Is there such a thing as being cold? You might say: “Of course! My air-conditioner works like a refrigerator!” Well, the truth is that there really isn’t such a thing as “cold”. We can have heat, a lot of it, or sometimes very little of it. We can hit 458 degrees below zero which is no heat at all. However, we cannot go any lower than that. There simply doesn’t exist something called “cold”. We cannot measure cold. Heat is energy and measurable but cold is not the opposite of heat! “Cold” is a word we made up to describe the lack of heat.

Then is there something called “darkness”? We assume we see it every single night. The truth is…there isn’t! We can have little light, a lot of light, bright light or even flashing light. Darkness isn’t the opposite of light, it’s just the lack or absence of it.
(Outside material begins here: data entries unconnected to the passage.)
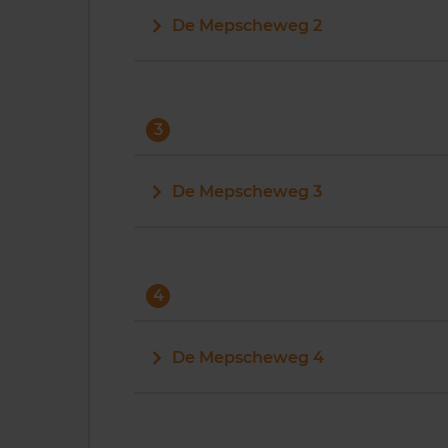
De Mepscheweg 2
3
De Mepscheweg 3
4
De Mepscheweg 4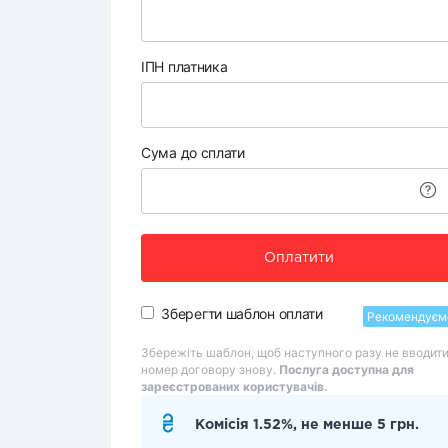
ІПН платника
Сума до сплати
Оплатити
Зберегти шаблон оплати
Рекомендуєм
Збережіть шаблон, щоб наступного разу не вводит
номер договору знову.
Послуга доступна для
зареєстрованих користувачів.
Комісія 1.52%, не менше 5 грн.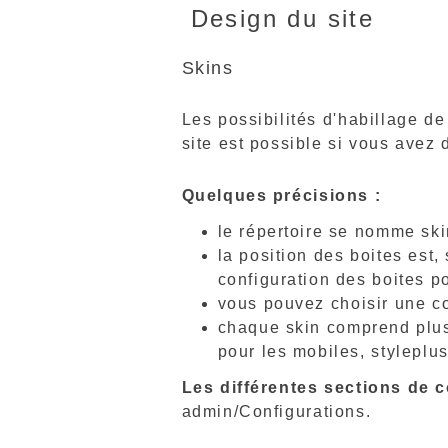
Design du site
Skins
Les possibilités d'habillage de
site est possible si vous avez
Quelques précisions :
le répertoire se nomme skin
la position des boites est,
configuration des boites p
vous pouvez choisir une co
chaque skin comprend plusie
pour les mobiles, styleplu
Les différentes sections de c
admin/Configurations.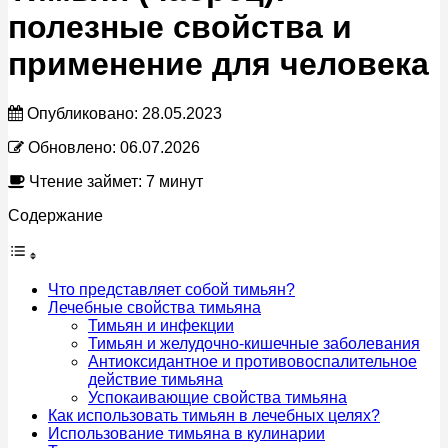
полезные свойства и
применение для человека
Опубликовано:
28.05.2023
Обновлено:
06.07.2026
Чтение займет: 7 минут
Содержание
Что представляет собой тимьян?
Лечебные свойства тимьяна
Тимьян и инфекции
Тимьян и желудочно-кишечные заболевания
Антиоксидантное и противовоспалительное
действие тимьяна
Успокаивающие свойства тимьяна
Как использовать тимьян в лечебных целях?
Использование тимьяна в кулинарии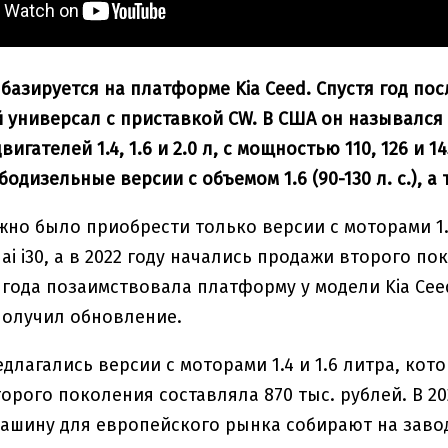
базируется на платформе Kia Ceed. Спустя год пос
универсал с приставкой CW. В США он назывался El
игателей 1.4, 1.6 и 2.0 л, с мощностью 110, 126 и
одизельные версии с объемом 1.6 (90-130 л. с.), а так
жно было приобрести только версии с моторами 1.4
i i30, а в 2022 году начались продажи второго по
 года позаимствовала платформу у модели Kia Ceed
получил обновление.
едлагались версии с моторами 1.4 и 1.6 литра, ко
второго поколения составляла 870 тыс. рублей. В 
 Машину для европейского рынка собирают на заво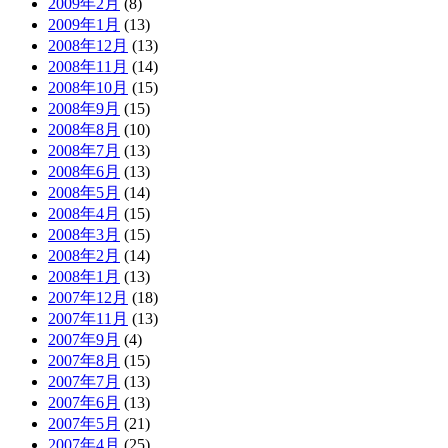
2009年2月
(8)
2009年1月
(13)
2008年12月
(13)
2008年11月
(14)
2008年10月
(15)
2008年9月
(15)
2008年8月
(10)
2008年7月
(13)
2008年6月
(13)
2008年5月
(14)
2008年4月
(15)
2008年3月
(15)
2008年2月
(14)
2008年1月
(13)
2007年12月
(18)
2007年11月
(13)
2007年9月
(4)
2007年8月
(15)
2007年7月
(13)
2007年6月
(13)
2007年5月
(21)
2007年4月
(25)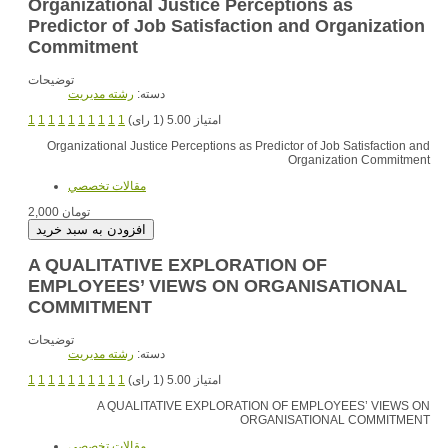
Organizational Justice Perceptions as
Predictor of Job Satisfaction and Organization
Commitment
توضیحات
دسته:
رشته مديريت
امتیاز 5.00 (1 رای)
1
1
1
1
1
1
1
1
1
1
Organizational Justice Perceptions as Predictor of Job Satisfaction and
Organization Commitment
مقالات تخصصي
2,000 تومان
A QUALITATIVE EXPLORATION OF
EMPLOYEES’ VIEWS ON ORGANISATIONAL
COMMITMENT
توضیحات
دسته:
رشته مديريت
امتیاز 5.00 (1 رای)
1
1
1
1
1
1
1
1
1
1
A QUALITATIVE EXPLORATION OF EMPLOYEES’ VIEWS ON
ORGANISATIONAL COMMITMENT
مقالات تخصصي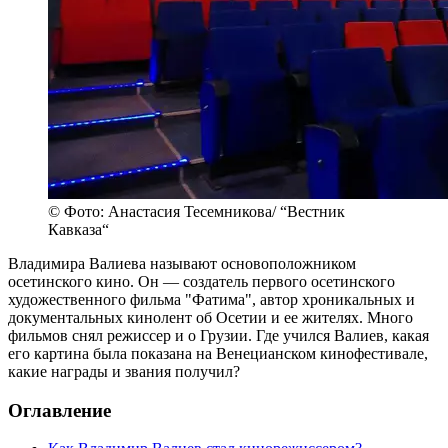
© Фото: Анастасия Тесемникова/ “Вестник
Кавказа“
Владимира Валиева называют основоположником
осетинского кино. Он — создатель первого осетинского
художественного фильма "Фатима", автор хроникальных и
документальных кинолент об Осетии и ее жителях. Много
фильмов снял режиссер и о Грузии. Где учился Валиев, какая
его картина была показана на Венецианском кинофестивале,
какие награды и звания получил?
Оглавление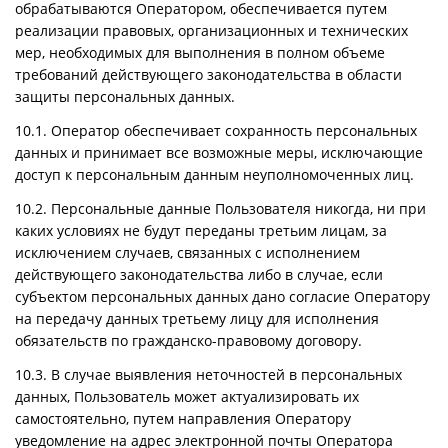
обрабатываются Оператором, обеспечивается путем
реализации правовых, организационных и технических
мер, необходимых для выполнения в полном объеме
требований действующего законодательства в области
защиты персональных данных.
10.1. Оператор обеспечивает сохранность персональных
данных и принимает все возможные меры, исключающие
доступ к персональным данным неуполномоченных лиц.
10.2. Персональные данные Пользователя никогда, ни при
каких условиях не будут переданы третьим лицам, за
исключением случаев, связанных с исполнением
действующего законодательства либо в случае, если
субъектом персональных данных дано согласие Оператору
на передачу данных третьему лицу для исполнения
обязательств по гражданско-правовому договору.
10.3. В случае выявления неточностей в персональных
данных, Пользователь может актуализировать их
самостоятельно, путем направления Оператору
уведомление на адрес электронной почты Оператора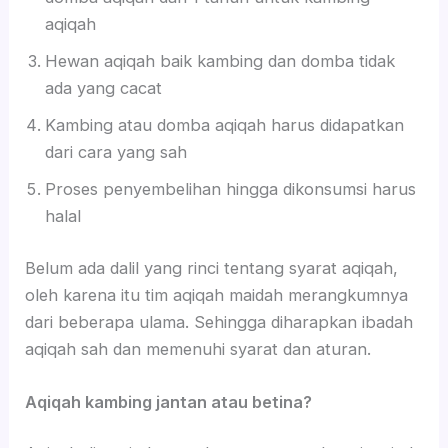
aqiqah
Hewan aqiqah baik kambing dan domba tidak
ada yang cacat
Kambing atau domba aqiqah harus didapatkan
dari cara yang sah
Proses penyembelihan hingga dikonsumsi harus
halal
Belum ada dalil yang rinci tentang syarat aqiqah,
oleh karena itu tim aqiqah maidah merangkumnya
dari beberapa ulama. Sehingga diharapkan ibadah
aqiqah sah dan memenuhi syarat dan aturan.
Aqiqah kambing jantan atau betina?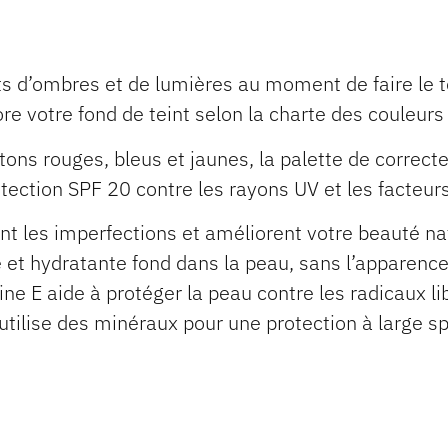
ts d’ombres et de lumières au moment de faire le te
re votre fond de teint selon la charte des couleurs 
ons rouges, bleus et jaunes, la palette de correct
otection SPF 20 contre les rayons UV et les facteu
nt les imperfections et améliorent votre beauté na
e et hydratante fond dans la peau, sans l’apparenc
ne E aide à protéger la peau contre les radicaux li
 utilise des minéraux pour une protection à large 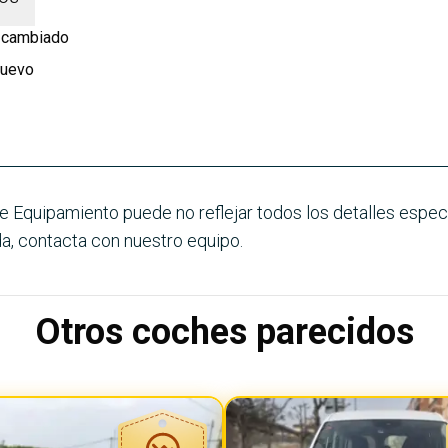
 cambiado
nuevo
e Equipamiento puede no reflejar todos los detalles especí
a, contacta con nuestro equipo.
Otros coches parecidos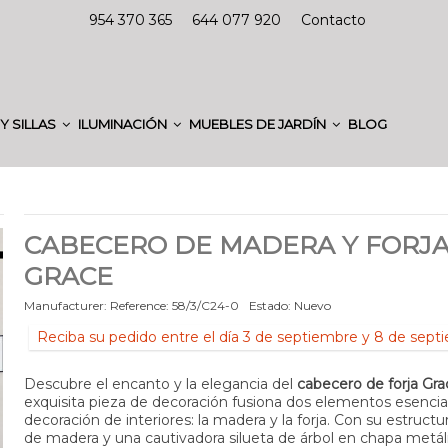
954 370 365
644 077 920
Contacto
Y SILLAS
ILUMINACIÓN
MUEBLES DE JARDÍN
BLOG
CABECERO DE MADERA Y FORJ
GRACE
Manufacturer:
Reference:
58/3/C24-0
Estado:
Nuevo
Reciba su pedido entre el día 3 de septiembre y 8 de sept
Descubre el encanto y la elegancia del
cabecero de forja Gra
exquisita pieza de decoración fusiona dos elementos esencial
decoración de interiores: la madera y la forja. Con su estructur
de madera y una cautivadora silueta de árbol en chapa metáli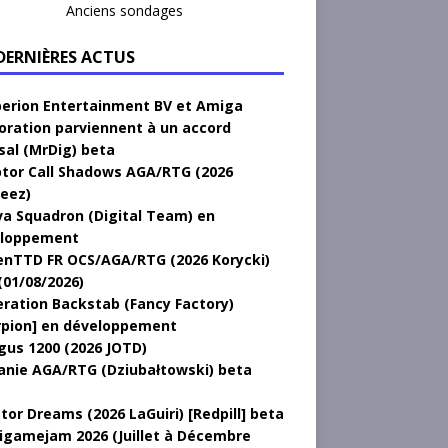
Anciens sondages
 DERNIÈRES ACTUS
erion Entertainment BV et Amiga
oration parviennent à un accord
sal (MrDig) beta
tor Call Shadows AGA/RTG (2026
eez)
a Squadron (Digital Team) en
loppement
nTTD FR OCS/AGA/RTG (2026 Korycki)
(01/08/2026)
ration Backstab (Fancy Factory)
rpion] en développement
gus 1200 (2026 JOTD)
anie AGA/RTG (Dziubałtowski) beta
tor Dreams (2026 LaGuiri) [Redpill] beta
gamejam 2026 (Juillet à Décembre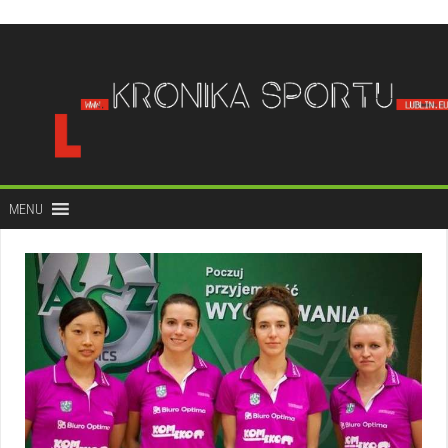
do
treści
MENU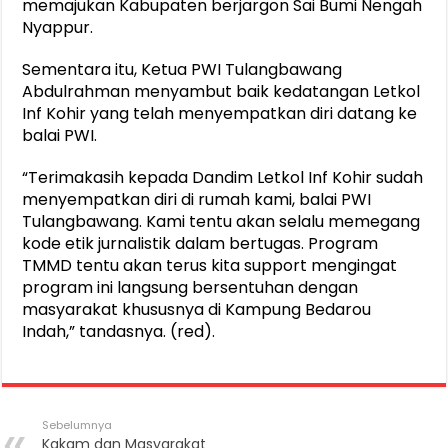
memajukan Kabupaten berjargon Sai Bumi Nengah
Nyappur.
Sementara itu, Ketua PWI Tulangbawang
Abdulrahman menyambut baik kedatangan Letkol
Inf Kohir yang telah menyempatkan diri datang ke
balai PWI.
“Terimakasih kepada Dandim Letkol Inf Kohir sudah
menyempatkan diri di rumah kami, balai PWI
Tulangbawang. Kami tentu akan selalu memegang
kode etik jurnalistik dalam bertugas. Program
TMMD tentu akan terus kita support mengingat
program ini langsung bersentuhan dengan
masyarakat khususnya di Kampung Bedarou
Indah,” tandasnya. (red).
Sebelumnya
Kakam dan Masyarakat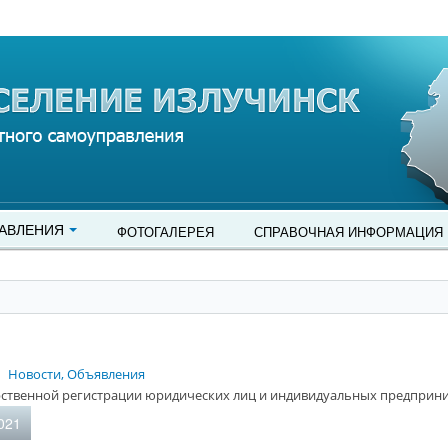
АВЛЕНИЯ
ФОТОГАЛЕРЕЯ
СПРАВОЧНАЯ ИНФОРМАЦИЯ
Новости, Объявления
рственной регистрации юридических лиц и индивидуальных предприн
021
If there is such a thing called “darkness”, wouldn’t we be able to make it darker?

Similarly, we don’t have “death”. Death doesn’t exist as a substantial thing. It’s also not the opposite of life. Death is just the absence of life.

I was talking to a dear friend two nights back. She was saying that she can’t and/or doesn’t feel pain anymore. Immune, you might think? What did I say? “It’s not that you don’t feel pain, you just forgot how happiness and joy felt like.” My reasoning?

“Pain is not the opposite of Happiness. It’s the absence of it.”